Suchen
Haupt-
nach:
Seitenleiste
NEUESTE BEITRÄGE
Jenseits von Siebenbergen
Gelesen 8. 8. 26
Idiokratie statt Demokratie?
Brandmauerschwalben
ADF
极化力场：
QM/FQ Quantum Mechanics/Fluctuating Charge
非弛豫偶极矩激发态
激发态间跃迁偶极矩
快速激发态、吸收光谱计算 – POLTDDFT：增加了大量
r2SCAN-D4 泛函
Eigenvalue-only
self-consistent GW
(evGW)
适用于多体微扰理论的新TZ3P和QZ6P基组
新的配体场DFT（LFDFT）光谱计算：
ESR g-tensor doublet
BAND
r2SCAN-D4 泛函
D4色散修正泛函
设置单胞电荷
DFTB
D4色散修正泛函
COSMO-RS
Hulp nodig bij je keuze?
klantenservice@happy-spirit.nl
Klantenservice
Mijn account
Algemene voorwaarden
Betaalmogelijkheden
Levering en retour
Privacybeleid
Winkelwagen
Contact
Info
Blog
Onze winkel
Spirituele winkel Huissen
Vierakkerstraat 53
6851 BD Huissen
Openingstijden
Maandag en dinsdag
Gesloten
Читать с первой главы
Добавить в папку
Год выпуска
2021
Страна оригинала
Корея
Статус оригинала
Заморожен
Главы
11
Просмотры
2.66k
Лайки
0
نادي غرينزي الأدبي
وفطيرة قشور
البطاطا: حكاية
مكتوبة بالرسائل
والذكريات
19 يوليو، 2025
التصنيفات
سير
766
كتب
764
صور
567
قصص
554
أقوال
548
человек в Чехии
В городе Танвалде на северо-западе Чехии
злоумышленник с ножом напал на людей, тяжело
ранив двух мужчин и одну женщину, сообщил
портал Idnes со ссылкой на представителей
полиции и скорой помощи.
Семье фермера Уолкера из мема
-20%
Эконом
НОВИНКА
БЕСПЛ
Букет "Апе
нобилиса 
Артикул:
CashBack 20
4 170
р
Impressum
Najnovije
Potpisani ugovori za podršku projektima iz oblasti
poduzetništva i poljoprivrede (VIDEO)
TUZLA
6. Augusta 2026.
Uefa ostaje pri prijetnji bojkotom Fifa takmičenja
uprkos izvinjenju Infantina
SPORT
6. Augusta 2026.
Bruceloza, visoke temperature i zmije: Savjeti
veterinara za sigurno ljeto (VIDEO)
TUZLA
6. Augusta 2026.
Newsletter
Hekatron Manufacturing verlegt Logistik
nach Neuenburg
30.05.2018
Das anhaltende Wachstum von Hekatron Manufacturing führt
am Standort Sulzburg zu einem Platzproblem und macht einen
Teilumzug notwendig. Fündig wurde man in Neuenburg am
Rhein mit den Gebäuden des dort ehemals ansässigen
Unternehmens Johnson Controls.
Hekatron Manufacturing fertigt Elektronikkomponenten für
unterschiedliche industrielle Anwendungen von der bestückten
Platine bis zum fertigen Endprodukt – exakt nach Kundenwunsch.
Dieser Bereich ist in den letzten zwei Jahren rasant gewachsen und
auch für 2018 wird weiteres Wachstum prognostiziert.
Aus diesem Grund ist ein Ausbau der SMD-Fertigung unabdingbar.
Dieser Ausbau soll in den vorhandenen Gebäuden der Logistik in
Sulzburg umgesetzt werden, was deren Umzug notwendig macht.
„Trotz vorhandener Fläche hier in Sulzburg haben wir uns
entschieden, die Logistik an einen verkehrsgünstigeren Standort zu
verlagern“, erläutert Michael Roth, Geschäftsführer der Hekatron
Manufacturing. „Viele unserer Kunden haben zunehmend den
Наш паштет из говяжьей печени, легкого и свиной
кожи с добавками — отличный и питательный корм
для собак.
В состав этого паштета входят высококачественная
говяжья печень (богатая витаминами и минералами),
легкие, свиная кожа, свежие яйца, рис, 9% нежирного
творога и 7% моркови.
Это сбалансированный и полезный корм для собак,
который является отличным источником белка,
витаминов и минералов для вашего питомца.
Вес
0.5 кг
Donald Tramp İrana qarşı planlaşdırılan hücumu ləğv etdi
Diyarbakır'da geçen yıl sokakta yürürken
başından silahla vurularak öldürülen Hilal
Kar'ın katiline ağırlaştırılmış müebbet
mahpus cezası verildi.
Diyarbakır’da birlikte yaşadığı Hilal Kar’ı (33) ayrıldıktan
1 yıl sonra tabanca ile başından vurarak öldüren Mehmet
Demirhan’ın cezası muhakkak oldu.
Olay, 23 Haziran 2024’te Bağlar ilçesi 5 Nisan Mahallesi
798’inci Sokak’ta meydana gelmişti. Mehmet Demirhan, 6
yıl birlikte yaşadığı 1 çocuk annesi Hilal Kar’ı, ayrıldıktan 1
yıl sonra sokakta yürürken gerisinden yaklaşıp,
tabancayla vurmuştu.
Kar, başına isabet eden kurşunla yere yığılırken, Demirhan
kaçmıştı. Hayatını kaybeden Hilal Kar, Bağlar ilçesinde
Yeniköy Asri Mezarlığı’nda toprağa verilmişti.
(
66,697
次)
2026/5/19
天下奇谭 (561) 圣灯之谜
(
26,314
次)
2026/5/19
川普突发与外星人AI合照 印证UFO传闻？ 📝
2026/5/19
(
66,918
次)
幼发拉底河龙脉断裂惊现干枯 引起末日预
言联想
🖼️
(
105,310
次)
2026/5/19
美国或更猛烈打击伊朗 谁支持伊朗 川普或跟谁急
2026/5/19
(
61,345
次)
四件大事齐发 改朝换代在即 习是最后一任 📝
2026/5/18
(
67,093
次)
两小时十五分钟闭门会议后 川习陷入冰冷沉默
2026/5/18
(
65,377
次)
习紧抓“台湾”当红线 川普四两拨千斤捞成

══════════

_Ihre Aufgabe_
Wandeln Sie die Zeilen sämtlicher Datensätze in eine nummerierte Liste um. Leerzeilen lassen Sie dabei weg.

_Antwort folgt_
1. Suchen
2. Haupt-
3. nach:
4. Seitenleiste
5. NEUESTE BEITRÄGE
6. Jenseits von Siebenbergen
7. Gelesen 8. 8. 26
8. Idiokratie statt Demokratie?
9. Brandmauerschwalben
10. ADF
11. 极化力场：
12. QM/FQ Quantum Mechanics/Fluctuating Charge
13. 非弛豫偶极矩激发态
14. 激发态间跃迁偶极矩
15. 快速激发态、吸收光谱计算 – POLTDDFT：增加了大量
16. r2SCAN-D4 泛函
17. Eigenvalue-only
18. self-consistent GW
19. (evGW)
20. 适用于多体微扰理论的新TZ3P和QZ6P基组
21. 新的配体场DFT（LFDFT）光谱计算：
22. ESR g-tensor doublet
23. BAND
24. r2SCAN-D4 泛函
25. D4色散修正泛函
26. 设置单胞电荷
27. DFTB
28. D4色散修正泛函
29. COSMO-RS
30. Hulp nodig bij je keuze?
31. klantenservice@happy-spirit.nl
32. Klantenservice
33. Mijn account
34. Algemene voorwaarden
35. Betaalmogelijkheden
36. Levering en retour
37. Privacybeleid
38. Winkelwagen
39. Contact
40. Info
41. Blog
42. Onze winkel
43. Spirituele winkel Huissen
44. Vierakkerstraat 53
45. 6851 BD Huissen
46. Openingstijden
47. Maandag en dinsdag
48. Gesloten
49. Читать с первой главы
50. Добавить в папку
51. Год выпуска
52. 2021
53. Страна оригинала
54. Корея
55. Статус оригинала
56. Заморожен
57. Главы
58. 11
59. Просмотры
60. 2.66k
61. Лайки
62. 0
63. نادي غرينزي الأدبي
64. وفطيرة قشور
65. البطاطا: حكاية
66. مكتوبة بالرسائل
67. والذكريات
68. 19 يوليو، 2025
69. التصنيفات
70. سير
71. 766
72. كتب
73. 764
74. صور
75. 567
76. قصص
77. 554
78. أقوال
79. 548
80. человек в Чехии
81. В городе Танвалде на северо-западе Чехии
82. злоумышленник с ножом напал на людей, тяжело
83. ранив двух мужчин и одну женщину, сообщил
84. портал Idnes со ссылкой на представителей
85. полиции и скорой помощи.
86. Семье фермера Уолкера из мема
87. -20%
88. Эконом
89. НОВИНКА
90. БЕСПЛ
91. Букет "Апе
92. нобилиса 
93. Артикул:
94. CashBack 20
95. 4 170
96. р
97. Impressum
98. Najnovije
99. Potpisani ugovori za podršku projektima iz oblasti
100. poduzetništva i poljoprivrede (VIDEO)
101. TUZLA
102. 6. Augusta 2026.
103. Uefa ostaje pri prijetnji bojkotom Fifa takmičenja
104. uprkos izvinjenju Infantina
105. SPORT
106. 6. Augusta 2026.
107. Bruceloza, visoke temperature i zmije: Savjeti
108. veterinara za sigurno ljeto (VIDEO)
109. TUZLA
110. 6. Augusta 2026.
111. Newsletter
112. Hekatron Manufacturing verlegt Logistik
113. nach Neuenburg
114. 30.05.2018
115. Das anhaltende Wachstum von Hekatron Manufacturing führt
116. am Standort Sulzburg zu einem Platzproblem und macht einen
117. Teilumzug notwendig. Fündig wurde man in Neuenburg am
118. Rhein mit den Gebäuden des dort ehemals ansässigen
119. Unternehmens Johnson Controls.
120. Hekatron Manufacturing fertigt Elektronikkomponenten für
121. unterschiedliche industrielle Anwendungen von der bestückten
122. Platine bis zum fertigen Endprodukt – exakt nach Kundenwunsch.
123. Dieser Bereich ist in den letzten zwei Jahren rasant gewachsen und
124. auch für 2018 wird weiteres Wachstum prognostiziert.
125. Aus diesem Grund ist ein Ausbau der SMD-Fertigung unabdingbar.
126. Dieser Ausbau soll in den vorhandenen Gebäuden der Logistik in
127. Sulzburg umgesetzt werden, was deren Umzug notwendig macht.
128. „Trotz vorhandener Fläche hier in Sulzburg haben wir uns
129. entschieden, die Logistik an einen verkehrsgünstigeren Standort zu
130. verlagern“, erläutert Michael Roth, Geschäftsführer der Hekatron
131. Manufacturing. „Viele unserer Kunden haben zunehmend den
132. Наш паштет из говяжьей печени, легкого и свиной
133. кожи с добавками — отличный и питательный корм
134. для собак.
135. В состав этого паштета входят высококачественная
136. говяжья печень (богатая витаминами и минералами),
137. легкие, свиная кожа, свежие яйца, рис, 9% нежирного
138. творога и 7% моркови.
139. Это сбалансированный и полезный корм для собак,
140. который является отличным источником белка,
141. витаминов и минералов для вашего питомца.
142. Вес
143. 0.5 кг
144. Donald Tramp İrana qarşı planlaşdırılan hücumu ləğv etdi
145. Diyarbakır'da geçen yıl sokakta yürürken
146. başından silahla vurularak öldürülen Hilal
147. Kar'ın katiline ağırlaştırılmış müebbet
148. mahpus cezası verildi.
149. Diyarbakır’da birlikte yaşadığı Hilal Kar’ı (33) ayrıldıktan
150. 1 yıl sonra tabanca ile başından vurarak öldüren Mehmet
151. Demirhan’ın cezası muhakkak oldu.
152. Olay, 23 Haziran 2024’te Bağlar ilçesi 5 Nisan Mahallesi
153. 798’inci Sokak’ta meydana gelmişti. Mehmet Demirhan, 6
154. yıl birlikte yaşadığı 1 çocuk annesi Hilal Kar’ı, ayrıldıktan 1
155. yıl sonra sokakta yürürken gerisinden yaklaşıp,
156. tabancayla vurmuştu.
157. Kar, başına isabet eden kurşunla yere yığılırken, Demirhan
158. kaçmıştı. Hayatını kaybeden Hilal Kar, Bağlar ilçesinde
159. Yeniköy Asri Mezarlığı’nda toprağa verilmişti.
160. (
161. 66,697
162. 次)
163. 2026/5/19
164. 天下奇谭 (561) 圣灯之谜
165. (
166. 26,314
167. 次)
168. 2026/5/19
169. 川普突发与外星人AI合照 印证UFO传闻？ 📝
170. 2026/5/19
171. (
172. 66,918
173. 次)
174. 幼发拉底河龙脉断裂惊现干枯 引起末日预
175. 言联想
176. 🖼️
177. (
178. 105,310
179. 次)
180. 2026/5/19
181. 美国或更猛烈打击伊朗 谁支持伊朗 川普或跟谁急
182. 2026/5/19
183. (
184. 61,345
185. 次)
186. 四件大事齐发 改朝换代在即 习是最后一任 📝
187. 2026/5/18
188. (
189. 67,093
190. 次)
191. 两小时十五分钟闭门会议后 川习陷入冰冷沉默
192. 2026/5/18
193. (
194. 65,377
195. 次)
196. 习紧抓“台湾”当红线 川普四两拨千斤捞成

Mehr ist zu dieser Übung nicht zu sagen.